Par Jacqueline Zoutene, l’Alliance biblique du Cameroun
Le 4 juin dernier, les montagnes de Mogodé, dans l’extrême nord du Cameroun, ont connu la plus grande affluence de leur histoire, alors même que tout rassemblement est d’habitude interdit pour raison de sécurité. Dans cette zone située à quelques mètres de la frontière avec le Nigeria, la secte Boko Haram commet en effet des raids meurtriers.
250 soldats
Une autorisation spéciale avait donc été obtenue pour que tous ceux qui le souhaitaient puissent venir assister au lancement de la Bible en kapsiki – et quelque 250 soldats avaient été envoyés pour les protéger, sous la direction personnelle du général des forces armées basées dans la zone.
Dès la veille, la parade était celle des grands jours. Même les arbres de Mogodé étaient décorés pour saluer l’arrivée de la Bible, hôte de marque par excellence. Tout au long du trajet depuis Maroua, siège de l’œuvre biblique dans la région, la délégation de l’Alliance Biblique du Cameroun, conduite par le Directeur Général, Luc Gnowa, et protégée par de nombreux militaires, a été accueillie en grande pompe. Dans chaque village kapsiki traversé, les habitants, qui attendaient le passage du cortège de la Bible, laissaient éclater leur joie.
C’est à Mogodé, la ville de la dédicace, que la mobilisation a atteint son point culminant. Le camion militaire qui transportait les bibles s’est arrêté devant l’église catholique entourée d’une foule très émue. Chants et danses ont agrémenté ces moments de liesse qui ont duré jusqu’à tard dans la nuit.
Des habits de fête
Le lendemain, chacun a revêtu ses habits de fête. Au stade municipal, où a lieu l’évènement, les groupes traditionnels et les chorales sont arrivés longtemps en avance. Ils égayent les invités et la population par leurs chants et danses avant le lancement de la cérémonie. Enfin, tout est prêt : les autorités politiques, religieuses, militaires, les élites et la communauté kapsiki venues de plusieurs villes du Cameroun et des villages environnants sont au rendez-vous.
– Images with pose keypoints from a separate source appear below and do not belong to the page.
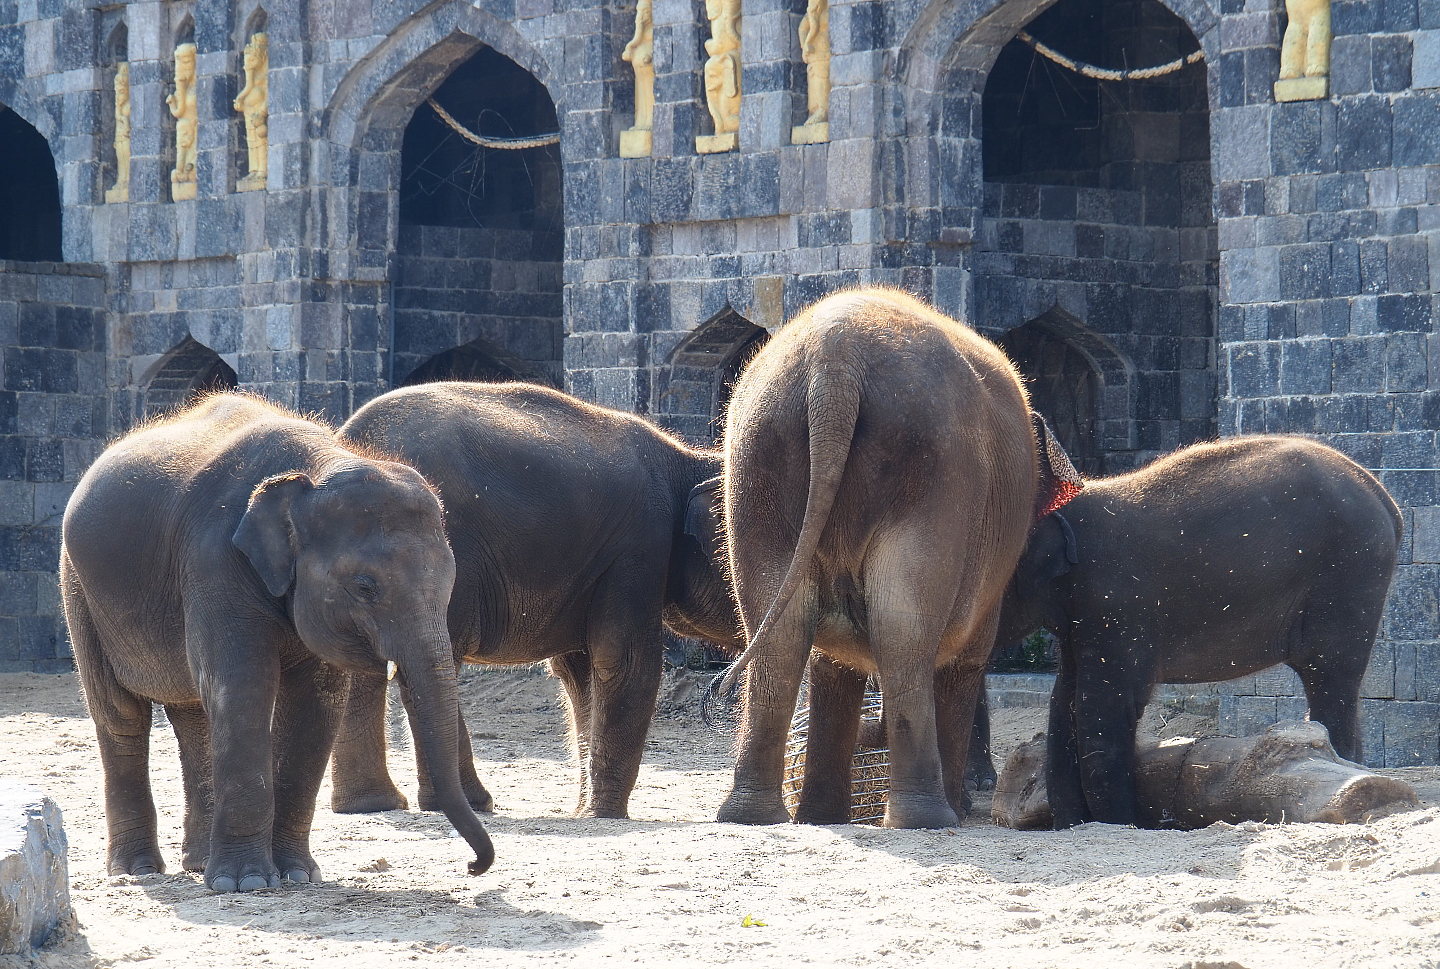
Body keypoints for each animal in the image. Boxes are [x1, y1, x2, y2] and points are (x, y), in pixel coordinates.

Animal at [60, 393, 494, 892]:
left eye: (449, 584)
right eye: (365, 588)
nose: (472, 867)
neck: (320, 464)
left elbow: (317, 700)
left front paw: (296, 874)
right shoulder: (214, 560)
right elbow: (243, 685)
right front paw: (245, 884)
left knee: (192, 713)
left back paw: (198, 864)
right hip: (79, 590)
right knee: (121, 717)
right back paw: (138, 871)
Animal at [330, 381, 743, 819]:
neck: (687, 462)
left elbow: (578, 673)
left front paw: (582, 811)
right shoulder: (639, 547)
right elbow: (626, 660)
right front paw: (602, 814)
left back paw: (374, 804)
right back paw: (466, 803)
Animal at [714, 287, 1082, 829]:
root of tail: (834, 368)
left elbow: (831, 660)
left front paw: (822, 816)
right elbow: (966, 658)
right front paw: (959, 806)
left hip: (757, 465)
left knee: (781, 632)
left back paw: (759, 816)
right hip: (932, 474)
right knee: (903, 629)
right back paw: (931, 817)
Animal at [996, 434, 1403, 828]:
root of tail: (1385, 498)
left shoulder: (1118, 605)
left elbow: (1102, 707)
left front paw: (1120, 825)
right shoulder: (1082, 617)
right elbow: (1063, 699)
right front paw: (1073, 824)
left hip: (1350, 573)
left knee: (1331, 677)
Chaque intervention est ponctuée de chants et de danses, avant le moment tant attendu : l’arrivée de la Bible. Elle reçoit l’honneur dû à un roi. L’enfant qui tient la Bible enveloppée est lui-même porté par deux hommes. Un groupe de personnes l’accompagne dans une procession solennelle avec des chants. La Bible est remise au directeur général de l’Alliance biblique du Cameroun qui va la dévoiler aux quelque 5000 Kapsikis présents, après les avoir exhortés à en faire bon usage.
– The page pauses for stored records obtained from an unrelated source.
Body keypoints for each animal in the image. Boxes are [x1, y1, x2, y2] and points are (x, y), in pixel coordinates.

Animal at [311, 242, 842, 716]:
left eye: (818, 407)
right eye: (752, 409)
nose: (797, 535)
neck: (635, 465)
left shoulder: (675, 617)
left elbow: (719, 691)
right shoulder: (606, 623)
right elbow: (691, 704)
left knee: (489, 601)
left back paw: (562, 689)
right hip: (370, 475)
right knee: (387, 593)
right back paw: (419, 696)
Le maire ne cache pas sa joie. Pour lui, la dédicace de la Bible en kapsiki arrive au moment où les Kapsikis ont plus que jamais besoin de connaître leur Créateur – et la langue maternelle est incontestablement la plus indiquée pour ce faire. Il exhorte donc tous les Kapsikis, qu’ils habitent dans la région ou qu’ils l’aient quittée, à apprendre à écrire et à lire leur langue pour la préserver et préserver ainsi leurs racines mêmes.
A genoux devant tous
Une collecte est annoncée pour permettre aux Camerounais qui n’ont pas encore la Bible dans leur langue d’en jouir également. Le pasteur Kodji Yohanna, le tout premier à apporter une contribution d’un million de francs CFA (environ 1725 dollars US), émeut l’assistance lorsque, à genoux devant tous et levant la Bible, il remercie Dieu.
Faveu, une des nombreuses personnes venues acheter la Bible à l’issue de la cérémonie, manifeste son contentement. « C’est une fierté, lance-t-il. Je vais en faire mon oreiller, je la lirai tous les jours, en tout temps ». – Et, déjà, il se plonge dans sa lecture.
Il y a quelques mois, un pasteur kapsiki, le pasteur Kodji Nouhou, avait déclaré par la foi : « Il n’y aura aucun problème, la célébration aura lieu ». Et malgré les considérables problèmes sécuritaires, elle a bien eu lieu, et a attiré des milliers de personnes. Pour le directeur général de l’Alliance biblique du Cameroun, c’est un pari gagné et un grand sujet d’action de grâces.